• TO-DO ITEM: Your answer must be the full listing, reproduced word for word.

# # #

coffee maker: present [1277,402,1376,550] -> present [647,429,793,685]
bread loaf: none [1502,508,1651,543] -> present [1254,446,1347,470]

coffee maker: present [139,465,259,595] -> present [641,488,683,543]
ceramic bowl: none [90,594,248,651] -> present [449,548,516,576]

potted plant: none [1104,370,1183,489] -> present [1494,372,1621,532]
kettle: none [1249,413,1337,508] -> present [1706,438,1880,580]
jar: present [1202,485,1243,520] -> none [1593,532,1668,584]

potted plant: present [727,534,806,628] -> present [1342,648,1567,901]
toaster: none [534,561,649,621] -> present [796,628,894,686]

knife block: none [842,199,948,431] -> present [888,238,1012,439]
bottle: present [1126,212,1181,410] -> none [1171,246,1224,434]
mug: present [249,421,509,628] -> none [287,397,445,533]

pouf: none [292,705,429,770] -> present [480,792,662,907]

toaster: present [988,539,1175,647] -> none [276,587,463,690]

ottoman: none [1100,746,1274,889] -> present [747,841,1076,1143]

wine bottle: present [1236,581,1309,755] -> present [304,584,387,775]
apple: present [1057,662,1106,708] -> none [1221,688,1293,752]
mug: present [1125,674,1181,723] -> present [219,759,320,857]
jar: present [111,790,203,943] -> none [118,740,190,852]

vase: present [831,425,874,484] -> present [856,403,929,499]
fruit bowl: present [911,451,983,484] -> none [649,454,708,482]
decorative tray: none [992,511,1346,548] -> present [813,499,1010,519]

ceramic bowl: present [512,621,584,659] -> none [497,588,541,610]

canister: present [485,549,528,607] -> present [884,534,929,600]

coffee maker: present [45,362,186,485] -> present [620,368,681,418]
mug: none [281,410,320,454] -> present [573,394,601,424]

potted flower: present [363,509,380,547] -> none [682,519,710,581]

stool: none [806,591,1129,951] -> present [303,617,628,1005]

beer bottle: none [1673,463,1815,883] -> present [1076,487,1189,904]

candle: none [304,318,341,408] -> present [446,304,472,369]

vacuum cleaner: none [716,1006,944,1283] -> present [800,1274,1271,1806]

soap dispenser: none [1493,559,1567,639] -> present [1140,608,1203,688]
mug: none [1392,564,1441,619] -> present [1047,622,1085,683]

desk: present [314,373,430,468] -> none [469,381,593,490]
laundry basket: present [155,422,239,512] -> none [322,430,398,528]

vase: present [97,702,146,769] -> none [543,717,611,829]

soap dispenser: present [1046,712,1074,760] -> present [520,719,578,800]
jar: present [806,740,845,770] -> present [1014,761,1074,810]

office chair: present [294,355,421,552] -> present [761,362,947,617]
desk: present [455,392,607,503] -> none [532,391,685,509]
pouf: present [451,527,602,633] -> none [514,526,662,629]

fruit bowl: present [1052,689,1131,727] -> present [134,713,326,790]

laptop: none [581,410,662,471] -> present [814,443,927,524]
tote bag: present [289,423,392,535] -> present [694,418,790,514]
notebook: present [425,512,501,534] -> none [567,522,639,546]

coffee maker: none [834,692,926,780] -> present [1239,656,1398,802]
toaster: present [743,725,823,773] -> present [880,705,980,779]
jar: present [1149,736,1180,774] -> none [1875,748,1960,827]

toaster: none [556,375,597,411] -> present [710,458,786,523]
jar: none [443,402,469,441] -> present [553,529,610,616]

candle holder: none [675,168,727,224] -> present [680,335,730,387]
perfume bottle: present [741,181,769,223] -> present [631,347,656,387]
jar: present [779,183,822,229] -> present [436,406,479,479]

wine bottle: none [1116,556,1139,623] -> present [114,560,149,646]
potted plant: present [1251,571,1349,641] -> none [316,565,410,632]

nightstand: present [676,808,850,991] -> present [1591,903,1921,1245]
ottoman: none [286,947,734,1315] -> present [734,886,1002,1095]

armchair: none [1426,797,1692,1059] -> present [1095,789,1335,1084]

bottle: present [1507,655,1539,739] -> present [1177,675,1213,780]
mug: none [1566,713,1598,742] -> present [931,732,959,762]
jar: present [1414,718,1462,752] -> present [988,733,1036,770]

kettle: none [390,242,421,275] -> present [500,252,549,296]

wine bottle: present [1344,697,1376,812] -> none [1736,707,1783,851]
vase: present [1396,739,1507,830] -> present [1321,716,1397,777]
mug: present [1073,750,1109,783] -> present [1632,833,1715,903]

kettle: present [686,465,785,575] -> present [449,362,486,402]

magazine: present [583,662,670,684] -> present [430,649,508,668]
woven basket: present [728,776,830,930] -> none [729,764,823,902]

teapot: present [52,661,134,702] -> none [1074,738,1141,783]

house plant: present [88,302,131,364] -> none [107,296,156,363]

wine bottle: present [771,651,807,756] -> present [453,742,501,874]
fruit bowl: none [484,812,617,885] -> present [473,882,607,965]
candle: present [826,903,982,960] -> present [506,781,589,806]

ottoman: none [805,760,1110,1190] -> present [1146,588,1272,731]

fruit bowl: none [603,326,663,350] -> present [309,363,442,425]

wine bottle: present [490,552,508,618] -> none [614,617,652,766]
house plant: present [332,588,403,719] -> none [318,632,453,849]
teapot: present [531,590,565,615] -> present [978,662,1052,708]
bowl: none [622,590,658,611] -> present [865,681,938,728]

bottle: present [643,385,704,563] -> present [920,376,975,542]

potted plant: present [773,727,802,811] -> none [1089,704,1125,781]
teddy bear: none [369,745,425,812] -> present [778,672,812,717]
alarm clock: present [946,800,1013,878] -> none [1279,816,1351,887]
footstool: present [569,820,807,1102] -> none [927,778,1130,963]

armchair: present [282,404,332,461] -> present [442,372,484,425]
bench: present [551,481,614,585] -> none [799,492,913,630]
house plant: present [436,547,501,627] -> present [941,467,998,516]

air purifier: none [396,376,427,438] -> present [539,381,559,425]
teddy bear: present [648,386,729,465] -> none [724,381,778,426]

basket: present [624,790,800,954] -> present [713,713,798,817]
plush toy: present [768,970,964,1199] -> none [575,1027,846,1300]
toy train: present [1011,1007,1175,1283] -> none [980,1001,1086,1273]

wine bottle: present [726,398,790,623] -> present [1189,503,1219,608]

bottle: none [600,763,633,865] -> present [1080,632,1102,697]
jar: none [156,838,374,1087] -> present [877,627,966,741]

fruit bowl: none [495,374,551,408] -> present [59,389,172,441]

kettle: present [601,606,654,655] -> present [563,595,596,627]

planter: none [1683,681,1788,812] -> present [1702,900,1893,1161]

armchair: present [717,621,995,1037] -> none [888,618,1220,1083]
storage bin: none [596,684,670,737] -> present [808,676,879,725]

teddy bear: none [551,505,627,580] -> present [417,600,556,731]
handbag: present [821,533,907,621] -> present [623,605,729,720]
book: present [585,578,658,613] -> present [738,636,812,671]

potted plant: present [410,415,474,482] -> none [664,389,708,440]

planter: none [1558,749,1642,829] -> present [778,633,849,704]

# # #

• SOLUTION TO THIS TASK:
coffee maker: present [1277,402,1376,550] -> present [647,429,793,685]
bread loaf: none [1502,508,1651,543] -> present [1254,446,1347,470]

coffee maker: present [139,465,259,595] -> present [641,488,683,543]
ceramic bowl: none [90,594,248,651] -> present [449,548,516,576]

potted plant: none [1104,370,1183,489] -> present [1494,372,1621,532]
kettle: none [1249,413,1337,508] -> present [1706,438,1880,580]
jar: present [1202,485,1243,520] -> none [1593,532,1668,584]

potted plant: present [727,534,806,628] -> present [1342,648,1567,901]
toaster: none [534,561,649,621] -> present [796,628,894,686]

knife block: none [842,199,948,431] -> present [888,238,1012,439]
bottle: present [1126,212,1181,410] -> none [1171,246,1224,434]
mug: present [249,421,509,628] -> none [287,397,445,533]

pouf: none [292,705,429,770] -> present [480,792,662,907]

toaster: present [988,539,1175,647] -> none [276,587,463,690]

ottoman: none [1100,746,1274,889] -> present [747,841,1076,1143]

wine bottle: present [1236,581,1309,755] -> present [304,584,387,775]
apple: present [1057,662,1106,708] -> none [1221,688,1293,752]
mug: present [1125,674,1181,723] -> present [219,759,320,857]
jar: present [111,790,203,943] -> none [118,740,190,852]

vase: present [831,425,874,484] -> present [856,403,929,499]
fruit bowl: present [911,451,983,484] -> none [649,454,708,482]
decorative tray: none [992,511,1346,548] -> present [813,499,1010,519]

ceramic bowl: present [512,621,584,659] -> none [497,588,541,610]

canister: present [485,549,528,607] -> present [884,534,929,600]

coffee maker: present [45,362,186,485] -> present [620,368,681,418]
mug: none [281,410,320,454] -> present [573,394,601,424]

potted flower: present [363,509,380,547] -> none [682,519,710,581]

stool: none [806,591,1129,951] -> present [303,617,628,1005]

beer bottle: none [1673,463,1815,883] -> present [1076,487,1189,904]

candle: none [304,318,341,408] -> present [446,304,472,369]

vacuum cleaner: none [716,1006,944,1283] -> present [800,1274,1271,1806]

soap dispenser: none [1493,559,1567,639] -> present [1140,608,1203,688]
mug: none [1392,564,1441,619] -> present [1047,622,1085,683]

desk: present [314,373,430,468] -> none [469,381,593,490]
laundry basket: present [155,422,239,512] -> none [322,430,398,528]

vase: present [97,702,146,769] -> none [543,717,611,829]

soap dispenser: present [1046,712,1074,760] -> present [520,719,578,800]
jar: present [806,740,845,770] -> present [1014,761,1074,810]

office chair: present [294,355,421,552] -> present [761,362,947,617]
desk: present [455,392,607,503] -> none [532,391,685,509]
pouf: present [451,527,602,633] -> none [514,526,662,629]

fruit bowl: present [1052,689,1131,727] -> present [134,713,326,790]

laptop: none [581,410,662,471] -> present [814,443,927,524]
tote bag: present [289,423,392,535] -> present [694,418,790,514]
notebook: present [425,512,501,534] -> none [567,522,639,546]

coffee maker: none [834,692,926,780] -> present [1239,656,1398,802]
toaster: present [743,725,823,773] -> present [880,705,980,779]
jar: present [1149,736,1180,774] -> none [1875,748,1960,827]

toaster: none [556,375,597,411] -> present [710,458,786,523]
jar: none [443,402,469,441] -> present [553,529,610,616]

candle holder: none [675,168,727,224] -> present [680,335,730,387]
perfume bottle: present [741,181,769,223] -> present [631,347,656,387]
jar: present [779,183,822,229] -> present [436,406,479,479]

wine bottle: none [1116,556,1139,623] -> present [114,560,149,646]
potted plant: present [1251,571,1349,641] -> none [316,565,410,632]

nightstand: present [676,808,850,991] -> present [1591,903,1921,1245]
ottoman: none [286,947,734,1315] -> present [734,886,1002,1095]

armchair: none [1426,797,1692,1059] -> present [1095,789,1335,1084]

bottle: present [1507,655,1539,739] -> present [1177,675,1213,780]
mug: none [1566,713,1598,742] -> present [931,732,959,762]
jar: present [1414,718,1462,752] -> present [988,733,1036,770]

kettle: none [390,242,421,275] -> present [500,252,549,296]

wine bottle: present [1344,697,1376,812] -> none [1736,707,1783,851]
vase: present [1396,739,1507,830] -> present [1321,716,1397,777]
mug: present [1073,750,1109,783] -> present [1632,833,1715,903]

kettle: present [686,465,785,575] -> present [449,362,486,402]

magazine: present [583,662,670,684] -> present [430,649,508,668]
woven basket: present [728,776,830,930] -> none [729,764,823,902]

teapot: present [52,661,134,702] -> none [1074,738,1141,783]

house plant: present [88,302,131,364] -> none [107,296,156,363]

wine bottle: present [771,651,807,756] -> present [453,742,501,874]
fruit bowl: none [484,812,617,885] -> present [473,882,607,965]
candle: present [826,903,982,960] -> present [506,781,589,806]

ottoman: none [805,760,1110,1190] -> present [1146,588,1272,731]

fruit bowl: none [603,326,663,350] -> present [309,363,442,425]

wine bottle: present [490,552,508,618] -> none [614,617,652,766]
house plant: present [332,588,403,719] -> none [318,632,453,849]
teapot: present [531,590,565,615] -> present [978,662,1052,708]
bowl: none [622,590,658,611] -> present [865,681,938,728]

bottle: present [643,385,704,563] -> present [920,376,975,542]

potted plant: present [773,727,802,811] -> none [1089,704,1125,781]
teddy bear: none [369,745,425,812] -> present [778,672,812,717]
alarm clock: present [946,800,1013,878] -> none [1279,816,1351,887]
footstool: present [569,820,807,1102] -> none [927,778,1130,963]

armchair: present [282,404,332,461] -> present [442,372,484,425]
bench: present [551,481,614,585] -> none [799,492,913,630]
house plant: present [436,547,501,627] -> present [941,467,998,516]

air purifier: none [396,376,427,438] -> present [539,381,559,425]
teddy bear: present [648,386,729,465] -> none [724,381,778,426]

basket: present [624,790,800,954] -> present [713,713,798,817]
plush toy: present [768,970,964,1199] -> none [575,1027,846,1300]
toy train: present [1011,1007,1175,1283] -> none [980,1001,1086,1273]

wine bottle: present [726,398,790,623] -> present [1189,503,1219,608]

bottle: none [600,763,633,865] -> present [1080,632,1102,697]
jar: none [156,838,374,1087] -> present [877,627,966,741]

fruit bowl: none [495,374,551,408] -> present [59,389,172,441]

kettle: present [601,606,654,655] -> present [563,595,596,627]

planter: none [1683,681,1788,812] -> present [1702,900,1893,1161]

armchair: present [717,621,995,1037] -> none [888,618,1220,1083]
storage bin: none [596,684,670,737] -> present [808,676,879,725]

teddy bear: none [551,505,627,580] -> present [417,600,556,731]
handbag: present [821,533,907,621] -> present [623,605,729,720]
book: present [585,578,658,613] -> present [738,636,812,671]

potted plant: present [410,415,474,482] -> none [664,389,708,440]

planter: none [1558,749,1642,829] -> present [778,633,849,704]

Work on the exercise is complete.